Sustainability is on the radar screen of every major organization. Some organizations, such as Interface, Patagonia and Unilever, have made fundamental shifts to redesign their operations behind sustainable principles. These are sustainability leaders. For most organizations, however, efforts have tended to stall out after the easy work of reducing energy and waste.
But there is much more to sustainability. Eventually, designing operations and products with sustainability principles in mind must become the norm in every organization. It is not effective —nor will it achieve the results the planet so desperately needs — if it is a peripheral add-on to existing practices, or, as Bill McDonough often couches it, the effort just goes as far as “doing less bad.” The most sustainable organizations are not ones that try to make marginal improvements on the way business is conducted, but make the sustainable way the normal course of business.
Organizations exist to meet a market need. This creates the conditions for financial sustainability. Increasingly, society expects more from business; that it undertake work to ensure the social and environmental sustainability of their operations and products. According to a recent Cone Communications study, 78 percent of Americans want companies (PDF) to address important social justice issues as well as deliver a product. This should give organizations pause and prompt them to ask tough questions of themselves.

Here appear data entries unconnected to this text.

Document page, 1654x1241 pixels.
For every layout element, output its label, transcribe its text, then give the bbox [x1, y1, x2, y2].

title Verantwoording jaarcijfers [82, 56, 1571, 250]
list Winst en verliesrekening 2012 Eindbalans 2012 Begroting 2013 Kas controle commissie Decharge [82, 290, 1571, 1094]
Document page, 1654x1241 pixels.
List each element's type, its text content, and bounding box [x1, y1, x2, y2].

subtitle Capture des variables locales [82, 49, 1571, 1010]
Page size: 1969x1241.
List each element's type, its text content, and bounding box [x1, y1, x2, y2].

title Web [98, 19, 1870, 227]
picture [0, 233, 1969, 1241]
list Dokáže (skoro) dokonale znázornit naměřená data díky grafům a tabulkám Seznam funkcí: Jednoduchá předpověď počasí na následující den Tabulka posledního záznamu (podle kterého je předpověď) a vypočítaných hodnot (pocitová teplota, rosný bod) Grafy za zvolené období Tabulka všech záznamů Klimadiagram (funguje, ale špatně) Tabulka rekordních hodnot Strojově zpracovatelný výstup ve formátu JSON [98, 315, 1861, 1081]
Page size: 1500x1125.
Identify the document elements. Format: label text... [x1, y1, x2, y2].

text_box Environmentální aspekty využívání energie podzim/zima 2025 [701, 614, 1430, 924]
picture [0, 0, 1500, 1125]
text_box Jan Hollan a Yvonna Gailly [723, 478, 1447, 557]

Do products meet real needs without creating new problems?
Purpose is primarily to meet a customer need, but conscious companies understand the full impacts of the products or services they introduce into society. Taking a systems thinking approach to the design and delivery of products or services may allow for the discovery of other unintended impacts — both good and bad. Adding benefits beyond the core value can enhance customer perceived value, expand markets and make positive contributions to the world. Following the growing trend among consumers who expect business to do more than just make a profit, this examination of multiple potential benefits also helps create competitive advantages through brand loyalty and advocacy.
At the other end, products sometimes can meet one customer need while at the same time inadvertently create another problem in the process. Food products, for example, that satisfy consumers’ tastes sometimes contribute to health problems such as obesity and high blood pressure. Other products manufacture needs that may not really exist, creating unnecessary expenses for unsuspecting consumers who may not be able to afford them. These negative side effects can tarnish brand image when they come to the attention of the media, the public, regulators or customers.